The Automotive Retailers Association of BC (ARA) advocates for professional standards and fair treatment for automotive industry workers, including tow truck operators. The association is calling on the government to take the incident as a stern warning, and take enforcement of the “slow down and move over” legislation more seriously.
“We are so grateful the tow truck driver and other motorists were not more seriously injured,” said the ARA’s president and CEO, Ken McCormack. “In many cases, these accidents can end in the death of roadside workers and public motorists.”
In the last decade, roadside workers, many of whom are towing and recovery operators, suffered 15 deaths and 223 injuries from being hit by a motor vehicle on or beside the road. In most cases, these accidents are easily preventable.
The ARA has partnered with Worksafe BC to develop its own training and operator certification programs. The association is also a member of the Road Safety Work Zone Alliance and a supporter of the Cone Zone media campaign.

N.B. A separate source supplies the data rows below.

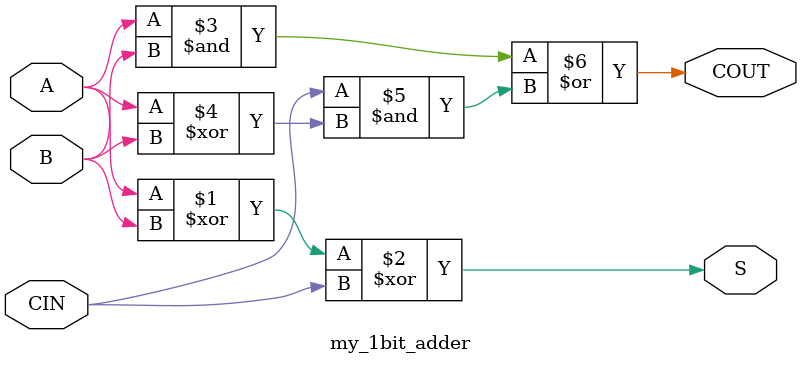
<source format=v>
`timescale 1ns / 1ps

module my_1bit_adder(
    input A, B, CIN, output S, COUT
    );
    
    assign S = A ^ B ^ CIN;
    assign COUT = (A & B) | (CIN & (A ^ B)); 
    
endmodule
                    
</source>
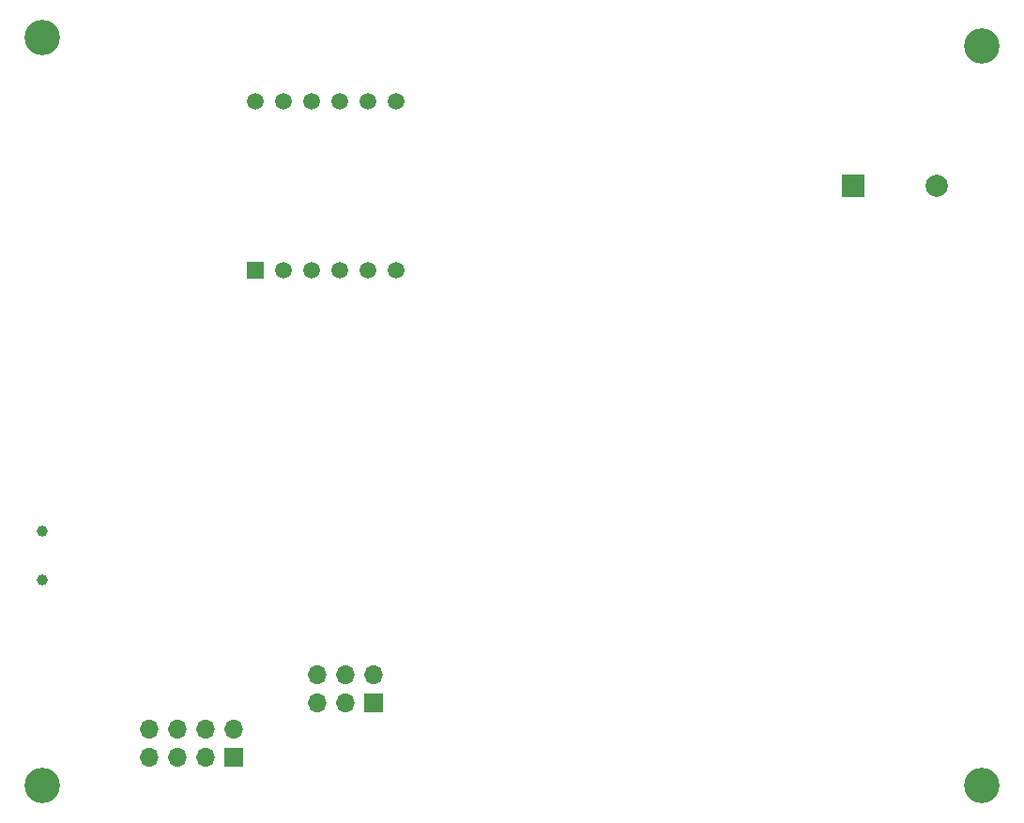
<source format=gbr>
%TF.GenerationSoftware,KiCad,Pcbnew,7.0.1*%
%TF.CreationDate,2023-04-20T13:06:00-06:00*%
%TF.ProjectId,Phase_B_ATMEGA,50686173-655f-4425-9f41-544d4547412e,rev?*%
%TF.SameCoordinates,Original*%
%TF.FileFunction,Soldermask,Bot*%
%TF.FilePolarity,Negative*%
%FSLAX46Y46*%
G04 Gerber Fmt 4.6, Leading zero omitted, Abs format (unit mm)*
G04 Created by KiCad (PCBNEW 7.0.1) date 2023-04-20 13:06:00*
%MOMM*%
%LPD*%
G01*
G04 APERTURE LIST*
%ADD10C,1.000000*%
%ADD11C,3.200000*%
%ADD12R,2.000000X2.000000*%
%ADD13C,2.000000*%
%ADD14R,1.700000X1.700000*%
%ADD15O,1.700000X1.700000*%
%ADD16R,1.500000X1.500000*%
%ADD17C,1.500000*%
G04 APERTURE END LIST*
D10*
%TO.C,J2*%
X100043708Y-112396239D03*
X100043708Y-116796239D03*
%TD*%
D11*
%TO.C,M3*%
X100006843Y-67863865D03*
%TD*%
D12*
%TO.C,LS1*%
X173124042Y-81249490D03*
D13*
X180724042Y-81249490D03*
%TD*%
D11*
%TO.C,M3*%
X100000000Y-135370827D03*
%TD*%
D14*
%TO.C,J3*%
X117260642Y-132833297D03*
D15*
X117260642Y-130293297D03*
X114720642Y-132833297D03*
X114720642Y-130293297D03*
X112180642Y-132833297D03*
X112180642Y-130293297D03*
X109640642Y-132833297D03*
X109640642Y-130293297D03*
%TD*%
D16*
%TO.C,U1*%
X119246287Y-88843270D03*
D17*
X121786287Y-88843270D03*
X124326287Y-88843270D03*
X126866287Y-88843270D03*
X129406287Y-88843270D03*
X131946287Y-88843270D03*
X131946287Y-73603270D03*
X129406287Y-73603270D03*
X126866287Y-73603270D03*
X124326287Y-73603270D03*
X121786287Y-73603270D03*
X119246287Y-73603270D03*
%TD*%
D14*
%TO.C,J1*%
X129899259Y-127868989D03*
D15*
X129899259Y-125328989D03*
X127359259Y-127868989D03*
X127359259Y-125328989D03*
X124819259Y-127868989D03*
X124819259Y-125328989D03*
%TD*%
D11*
%TO.C,M3*%
X184739976Y-135377021D03*
%TD*%
%TO.C,M3*%
X184800000Y-68600000D03*
%TD*%
M02*

</source>
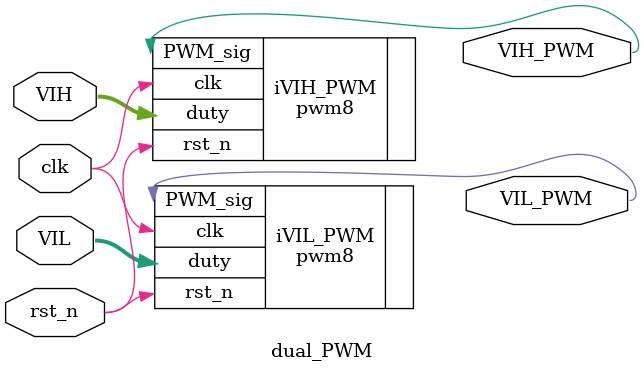
<source format=sv>
`default_nettype none

module dual_PWM(clk, rst_n, VIL, VIH, VIL_PWM, VIH_PWM);

	input logic clk, rst_n;
	input logic [7:0] VIH, VIL;		// duty cycles for high and low PWM signals
	output reg VIH_PWM, VIL_PWM;	// output signals for high and low PWM
	
	/// instantiate high and low PWM with VIH and VIL as duty cycles and VIH_PWM and VIL_PWM as outputs
	pwm8 iVIL_PWM(.clk(clk), .rst_n(rst_n), .duty(VIL), .PWM_sig(VIL_PWM));
	pwm8 iVIH_PWM(.clk(clk), .rst_n(rst_n), .duty(VIH), .PWM_sig(VIH_PWM));

endmodule

`default_nettype wire

</source>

Although the Slow Down and Move Over messaging is gaining public recognition, McCormack and the ARA contend that not enough is being done in time to ensure today’s tow truck drivers can respond to roadside recoveries without risking their lives.
The association is asking for stricter enforcement and steeper penalties for drivers who fail to follow the legislation in place to ensure the safety of roadside workers.
McCormack hopes this latest incident on the Coquihalla will serve as a wake up call.
“How many more people have to be injured or killed before the authorities will decide to act?”